YOUR GOAL →
Express the data from its start through the line containing "பாச்சிலாச்சிராமம்", both inclusive, as a Markdown table with the columns Row and Line, numbering each line and leaving out blank lines.

┌─ EXERCISE MATERIAL

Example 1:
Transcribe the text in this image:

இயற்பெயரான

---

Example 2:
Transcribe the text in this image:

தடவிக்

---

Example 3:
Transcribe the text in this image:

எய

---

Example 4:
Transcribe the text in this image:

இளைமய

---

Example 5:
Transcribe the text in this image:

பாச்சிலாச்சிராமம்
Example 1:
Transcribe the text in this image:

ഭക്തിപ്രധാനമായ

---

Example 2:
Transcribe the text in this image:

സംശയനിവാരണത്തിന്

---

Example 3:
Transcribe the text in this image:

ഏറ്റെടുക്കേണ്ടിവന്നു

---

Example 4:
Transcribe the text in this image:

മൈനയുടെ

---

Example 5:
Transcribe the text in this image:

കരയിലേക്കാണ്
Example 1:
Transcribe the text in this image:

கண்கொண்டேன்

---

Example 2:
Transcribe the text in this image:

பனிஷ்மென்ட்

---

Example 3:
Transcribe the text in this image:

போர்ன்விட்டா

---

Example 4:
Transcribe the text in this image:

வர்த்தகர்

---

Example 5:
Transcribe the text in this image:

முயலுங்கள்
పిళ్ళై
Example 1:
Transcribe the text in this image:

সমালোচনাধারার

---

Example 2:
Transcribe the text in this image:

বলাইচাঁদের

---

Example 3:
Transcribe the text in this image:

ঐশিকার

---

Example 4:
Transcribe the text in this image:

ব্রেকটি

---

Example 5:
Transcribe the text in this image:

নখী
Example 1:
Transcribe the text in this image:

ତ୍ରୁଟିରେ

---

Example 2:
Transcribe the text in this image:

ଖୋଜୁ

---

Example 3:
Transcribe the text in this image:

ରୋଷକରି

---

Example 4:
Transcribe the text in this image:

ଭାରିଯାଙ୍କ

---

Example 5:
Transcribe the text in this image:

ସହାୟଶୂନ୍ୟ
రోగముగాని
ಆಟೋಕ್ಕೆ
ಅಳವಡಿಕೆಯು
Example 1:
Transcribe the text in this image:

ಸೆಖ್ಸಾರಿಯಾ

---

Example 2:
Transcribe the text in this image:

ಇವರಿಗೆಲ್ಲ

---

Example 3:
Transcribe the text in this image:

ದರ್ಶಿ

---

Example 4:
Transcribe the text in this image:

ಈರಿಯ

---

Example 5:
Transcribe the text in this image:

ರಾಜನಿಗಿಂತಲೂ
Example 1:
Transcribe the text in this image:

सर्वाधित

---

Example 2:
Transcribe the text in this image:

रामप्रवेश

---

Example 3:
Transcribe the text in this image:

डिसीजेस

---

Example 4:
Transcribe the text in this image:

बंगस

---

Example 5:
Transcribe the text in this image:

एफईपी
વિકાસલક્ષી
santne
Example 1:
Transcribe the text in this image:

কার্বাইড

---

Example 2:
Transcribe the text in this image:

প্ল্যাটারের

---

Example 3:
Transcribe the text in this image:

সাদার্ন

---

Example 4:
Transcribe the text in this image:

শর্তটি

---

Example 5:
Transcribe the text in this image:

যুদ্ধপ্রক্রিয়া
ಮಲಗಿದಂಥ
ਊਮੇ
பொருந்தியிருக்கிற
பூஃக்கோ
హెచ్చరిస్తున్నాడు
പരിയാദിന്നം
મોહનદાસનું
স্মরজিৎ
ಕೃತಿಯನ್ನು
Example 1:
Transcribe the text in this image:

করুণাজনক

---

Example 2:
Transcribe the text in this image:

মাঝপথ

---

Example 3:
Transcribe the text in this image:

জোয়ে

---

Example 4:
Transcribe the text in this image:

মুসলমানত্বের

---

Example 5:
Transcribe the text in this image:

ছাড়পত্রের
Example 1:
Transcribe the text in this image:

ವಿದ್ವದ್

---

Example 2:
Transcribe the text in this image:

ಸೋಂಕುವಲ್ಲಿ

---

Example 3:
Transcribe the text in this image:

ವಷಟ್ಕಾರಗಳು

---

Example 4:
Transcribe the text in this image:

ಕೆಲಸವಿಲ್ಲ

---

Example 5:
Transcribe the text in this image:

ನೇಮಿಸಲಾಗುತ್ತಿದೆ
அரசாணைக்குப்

└─

EXPECTED ANSWER →
| Row | Line |
|---|---|
| 1 | Example 1: |
| 2 | Transcribe the text in this image: |
| 3 | இயற்பெயரான |
| 4 | --- |
| 5 | Example 2: |
| 6 | Transcribe the text in this image: |
| 7 | தடவிக் |
| 8 | --- |
| 9 | Example 3: |
| 10 | Transcribe the text in this image: |
| 11 | எய |
| 12 | --- |
| 13 | Example 4: |
| 14 | Transcribe the text in this image: |
| 15 | இளைமய |
| 16 | --- |
| 17 | Example 5: |
| 18 | Transcribe the text in this image: |
| 19 | பாச்சிலாச்சிராமம் |